How can I translate the following Ruby code to Bash?
if ARGV.length == 0
abort "\nError: The project name is required. Aborting...\n\n"
elsif ARGV.length > 2
abort "\nError: The program takes two arguments maximum. Aborting...\n\n"
end
#!/bin/bash
USAGE="$0: <project name> [subproject attribute]"
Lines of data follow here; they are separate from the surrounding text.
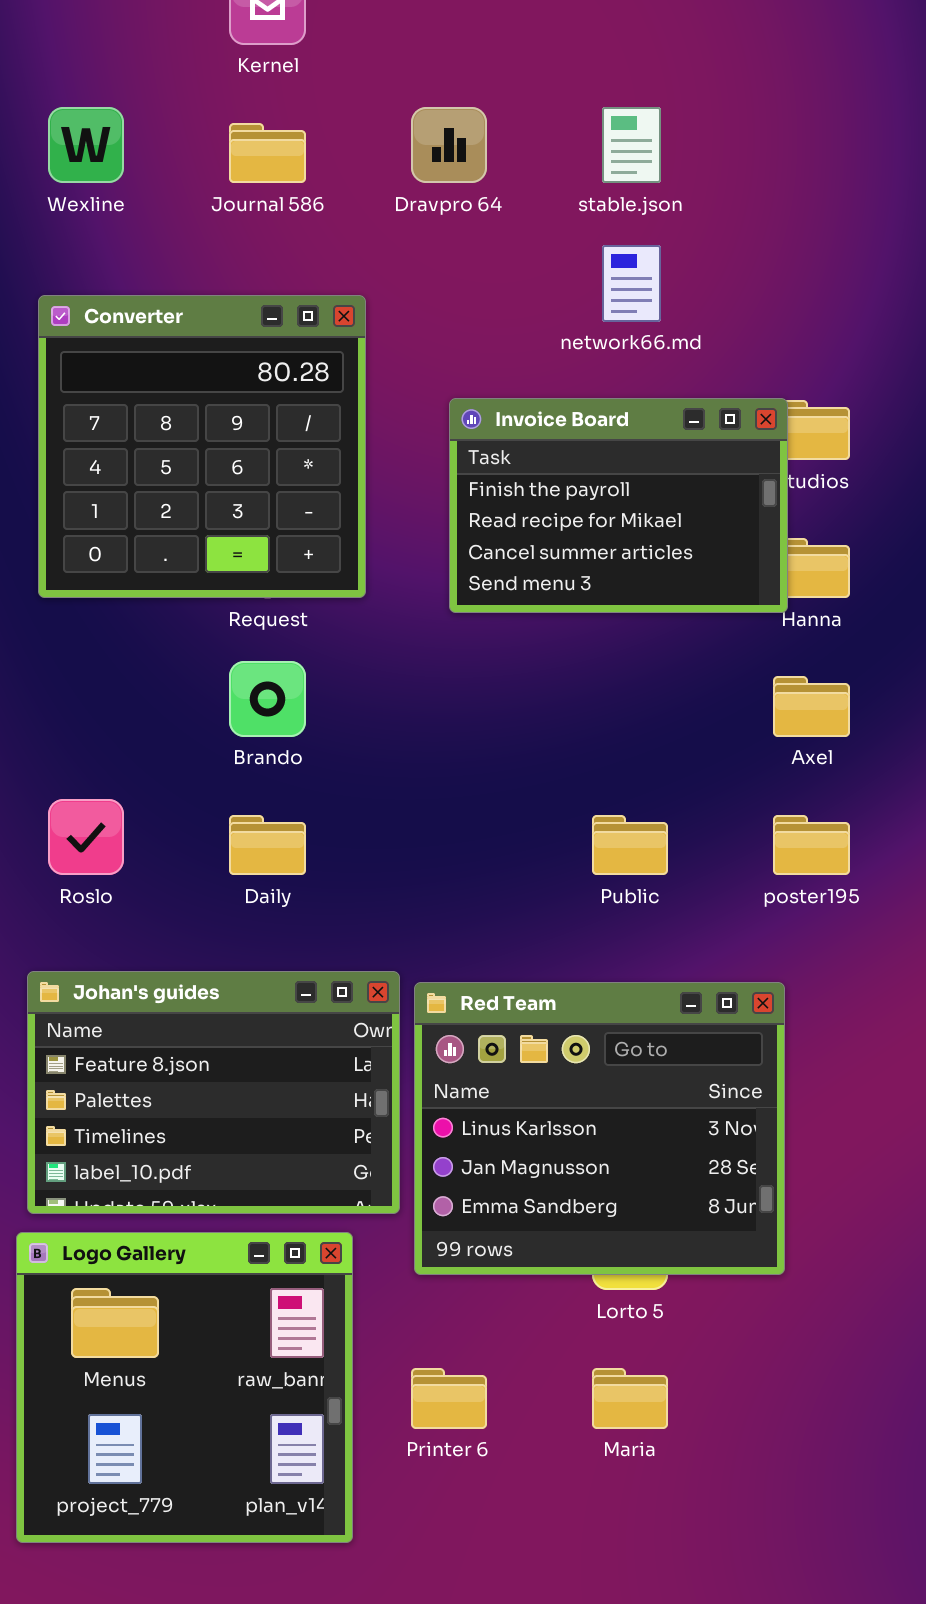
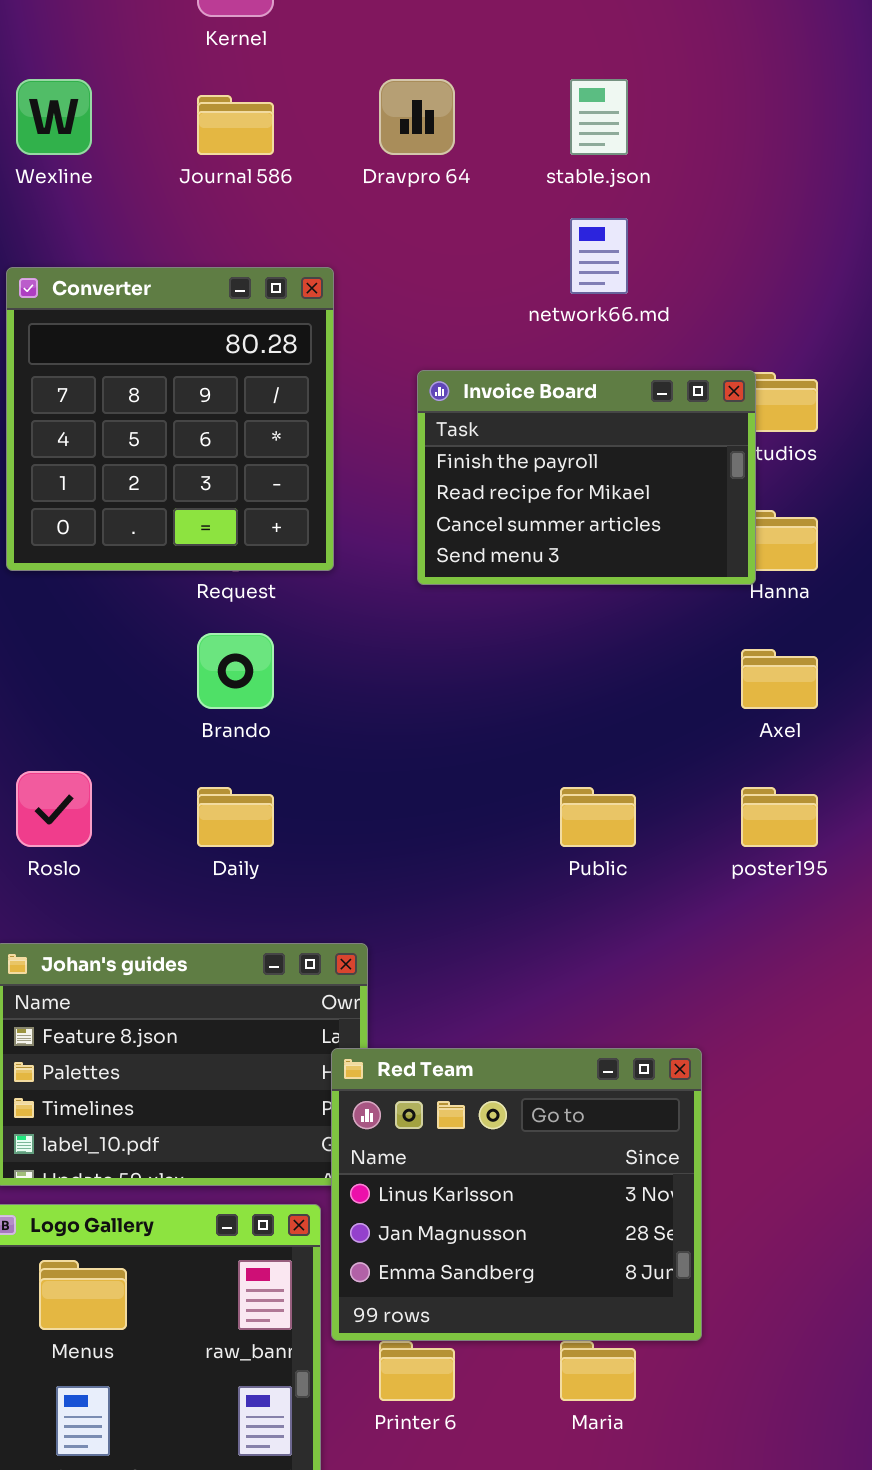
Red Team: [414,982,785,1275] -> [331,1048,702,1341], moved

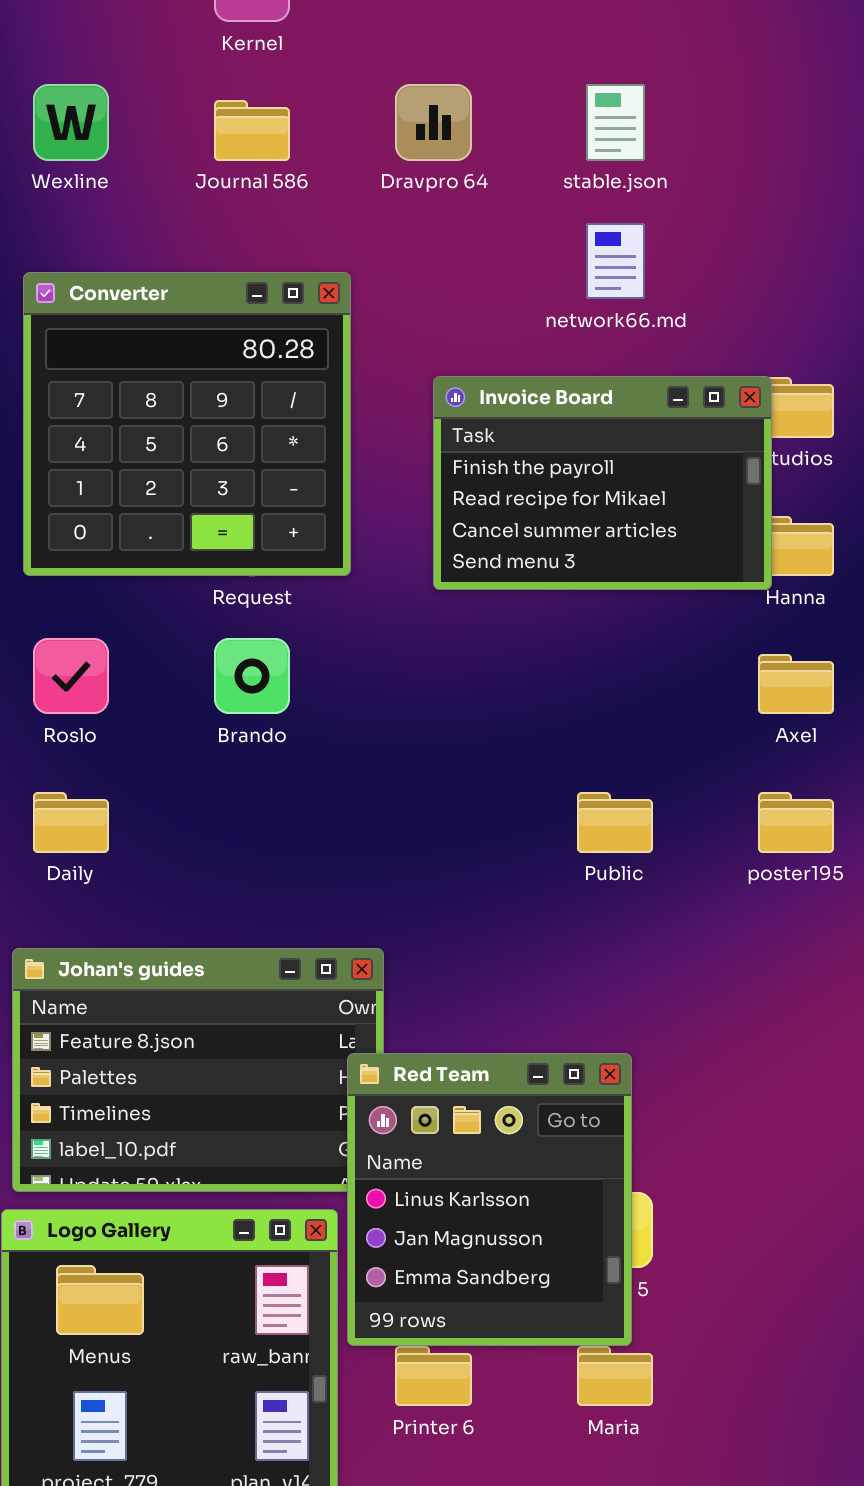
Roslo: [16,771,92,847] -> [33,638,109,714], moved
Daily: [197,787,274,847] -> [33,792,109,853], moved
Red Team: [331,1048,702,1341] -> [347,1053,632,1346], resized

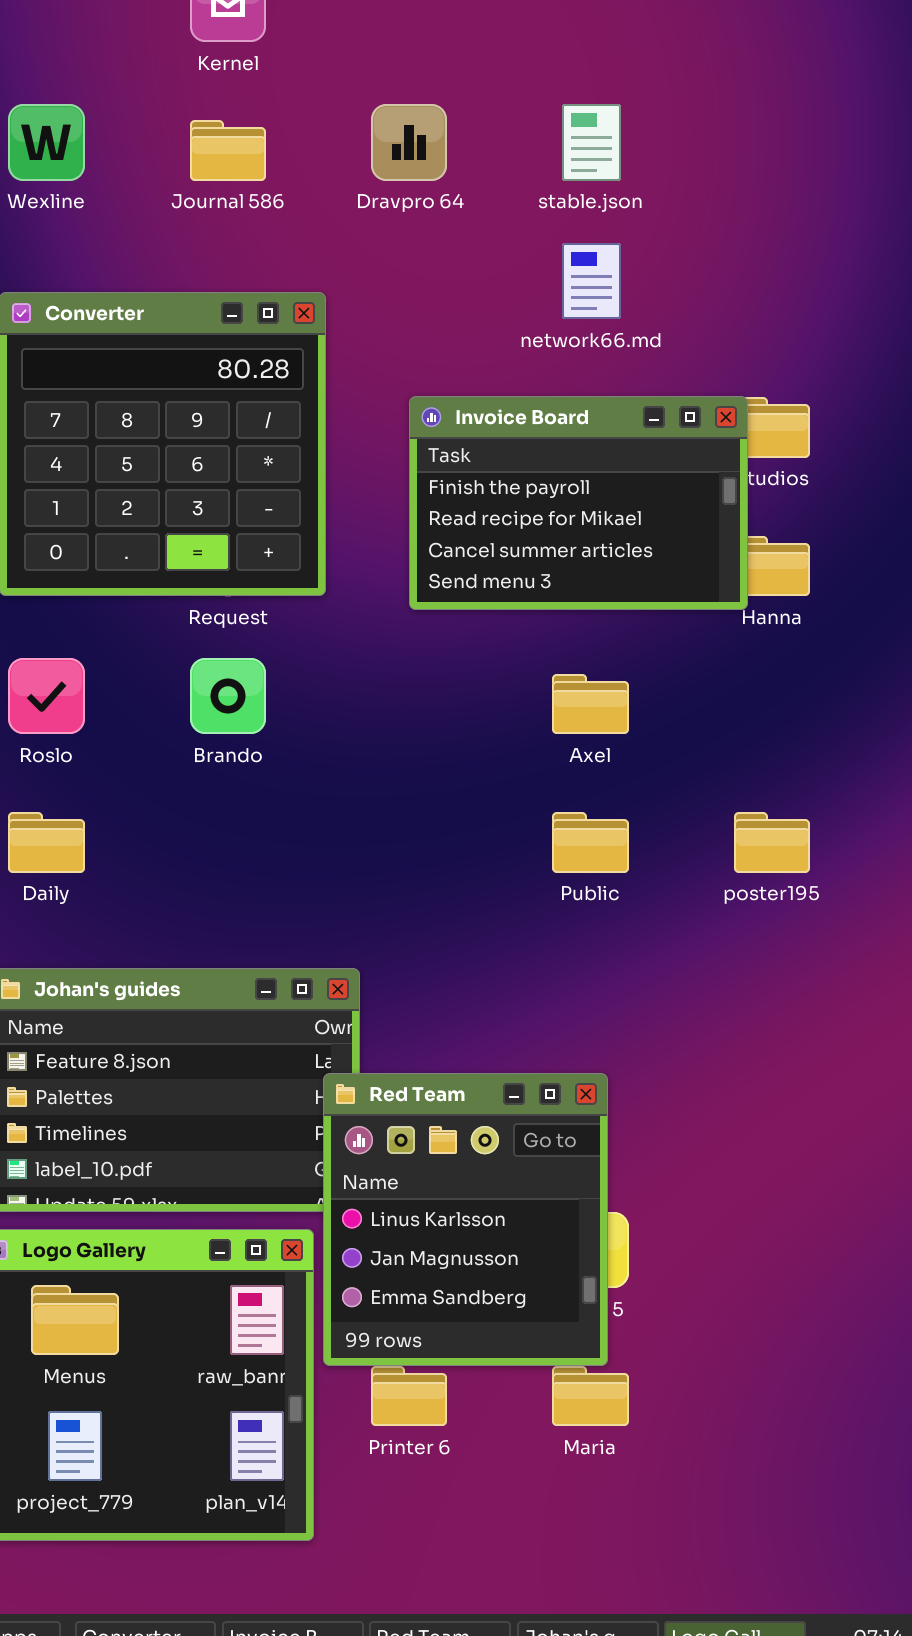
Axel: [758,654,834,714] -> [552,674,629,734], moved

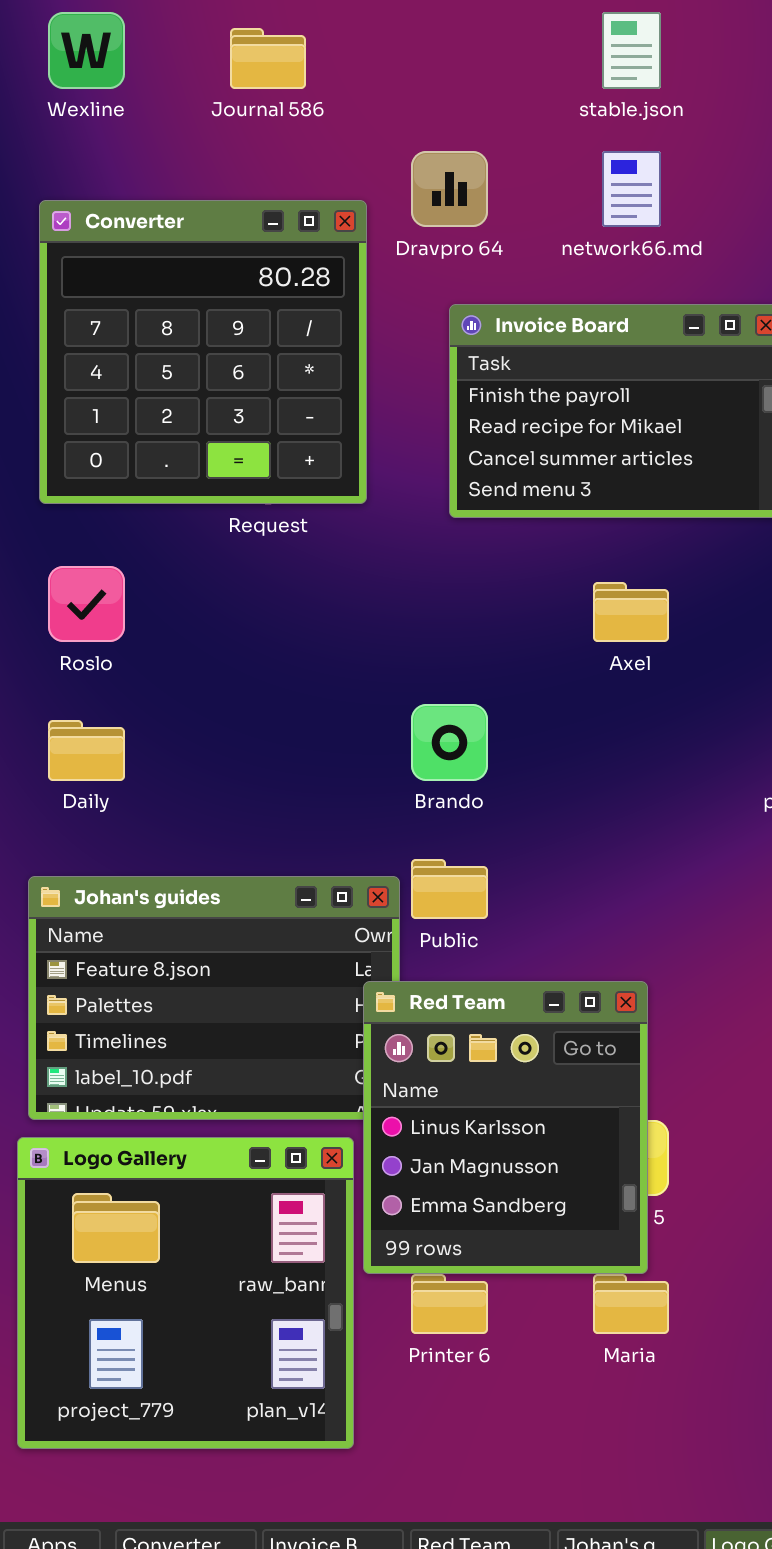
Dravpro 64: [371,104,447,181] -> [411,151,488,227], moved
Brando: [190,658,266,734] -> [411,704,488,781], moved
Public: [552,812,629,873] -> [411,859,488,919], moved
if [ $# -lt 1 ]; then echo -e "Error: The project name is required.\n$USAGE" >&2; exit 1; fi
if [ $# -gt 2 ]; then echo -e "Error: Two arguments maximum.\n$USAGE" >&2; exit 1; fi
The following should be what you need:
#!/bin/bash
if [ $# -eq 0 ]; then
echo -e "\nError: The project name is required. Aborting...\n\n"
exit 1
elif [ $# -gt 2 ]; then
echo -e "\nError: The program takes two arguments maximum. Aborting...\n\n"
exit 1
fi
The TLDP bash guide is very good if you are looking to learn bash, see TDLP Bash guide.
Maybe:
#!/bin/bash
function functionName {
if [ $# = 0 ]
then echo "\nError: The project name is required. Aborting...\n\n"; exit 1
fi
if [ $# \> 2 ]
then echo "\nError: The program takes two arguments maximum. Aborting...\n\n"; exit 1
fi
}
functionName a